By John Albiston
Everyone wants a heroic team of volunteers that can take any hill, endure any hardship, and face any threat. What separates the victors from the vanquished? Heart.
The truth is that anyone who volunteers will have many motivations to do so. Some motives will be wholesome – some will be harmful. Previously we looked at 5 motives that undermine and poison the volunteer relationship. Today we will look at 3 powerful motives that turn mice into mountain lions.
- The Love of God
The most potent motivation known to man is the love of God. Martyrs have stood resolute in the face of the worst tyrants in history showing courage that surpassed any terror man has devised. Why? Because of the strength found in the love of God.
When we truly realize all who God is, all that he has done, and all that he will do, we come to understand that to serve him is the greatest achievement we can ever accomplish. When our hearts are filled with gratitude, we not only become tireless servants, but joyful ones as well.
- The Love of Others
As we grow closer to God we begin to see things through his eyes. Nothing is a better example of this than the love of people. When we come to understand how precious the stranger at the door is to God. How much he desperately loves him. And remember just how much he has sacrificed for him. We can’t help but to feel the same way.
Compared to the greeter at the door who serves out of guilt or obligation, the greeter who truly views everyone as being precious to our Savior will warmly greet everyone who comes his way with both greater endurance and effect.
- The Love of Calling
We were created on purpose – for a purpose.
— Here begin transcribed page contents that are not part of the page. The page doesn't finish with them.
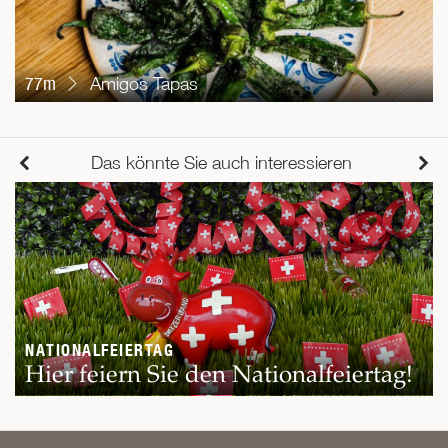
77m
Amigos Tapas
Das könnte Sie auch interessieren
NATIONALFEIERTAG
Hier feiern Sie den Nationalfeiertag!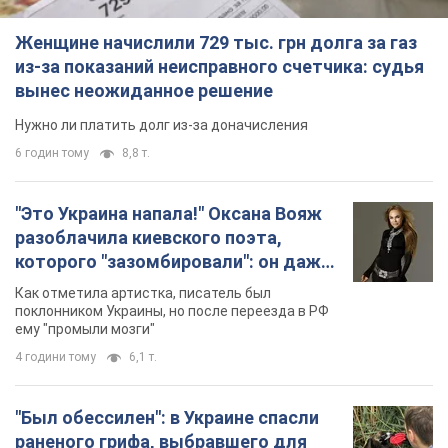
"Был обессилен": в Украине спасли
раненого грифа, выбравшего для
себя нетипичный маршрут. Фото
Пострадавшую птицу обнаружили на границе
Киевской и Черкасской областей
5 годин тому
2,6 т.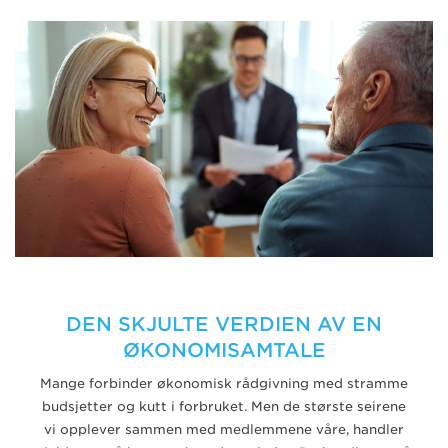
DEN SKJULTE VERDIEN AV EN
ØKONOMISAMTALE
Mange forbinder økonomisk rådgivning med stramme
budsjetter og kutt i forbruket. Men de største seirene
vi opplever sammen med medlemmene våre, handler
We are called to live lives of consequence. And we are charged to make a lasting difference in this world. When we truly embrace our calling we become unstoppable. As legendary Olympian Eric Liddell said, “God made me fast. And when I run, I feel His pleasure.”
When volunteering goes from being a job to being a mission, our volunteers excel. Lesser motivations will eventually lead to burn out, but these three create an unmatched perseverance in those we serve.
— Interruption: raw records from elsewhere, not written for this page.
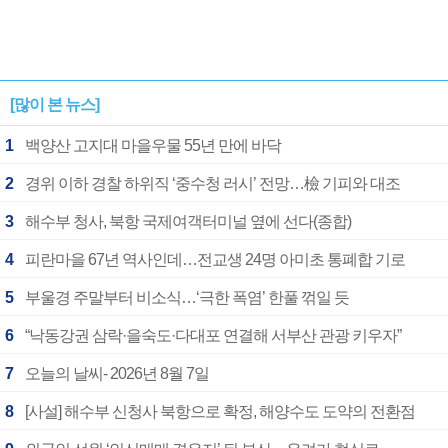
[많이 본 뉴스]
1
백양산 고지대 마을우물 55년 만에 바닥
2
경위 이하 경찰 하위직 ‘중수청 러시’ 전망…檢 기피와 대조
3
해수부 청사, 북항 국제여객터미널 옆에 선다(종합)
4
피란마을 67년 역사인데…전교생 24명 아미초 통폐합 기로
5
부울경 주말부터 비소식…‘극한 폭염’ 한풀 꺾일 듯
6
“낙동강권 삼락·을숙도·다대포 연결해 서부산 관광 키우자”
7
오늘의 날씨- 2026년 8월 7일
8
[사설] 해수부 신청사 북항으로 확정, 해양수도 도약의 전환점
Knowing is nice, but passing this on to your team is nicer. Most of your volunteers have never consciously examined their motives for volunteering and expecting them to magically “just know” which motives to cultivate isn’t very reasonable.
It’s absolutely crucial that we meet with our volunteers regularly to encourage and inspire them. It doesn’t require a lecture either. I give my team a 100 second challenge just before “game time” every week to keep things focused and fresh. The difference between inspired volunteers and expired volunteers is just a minute of your time.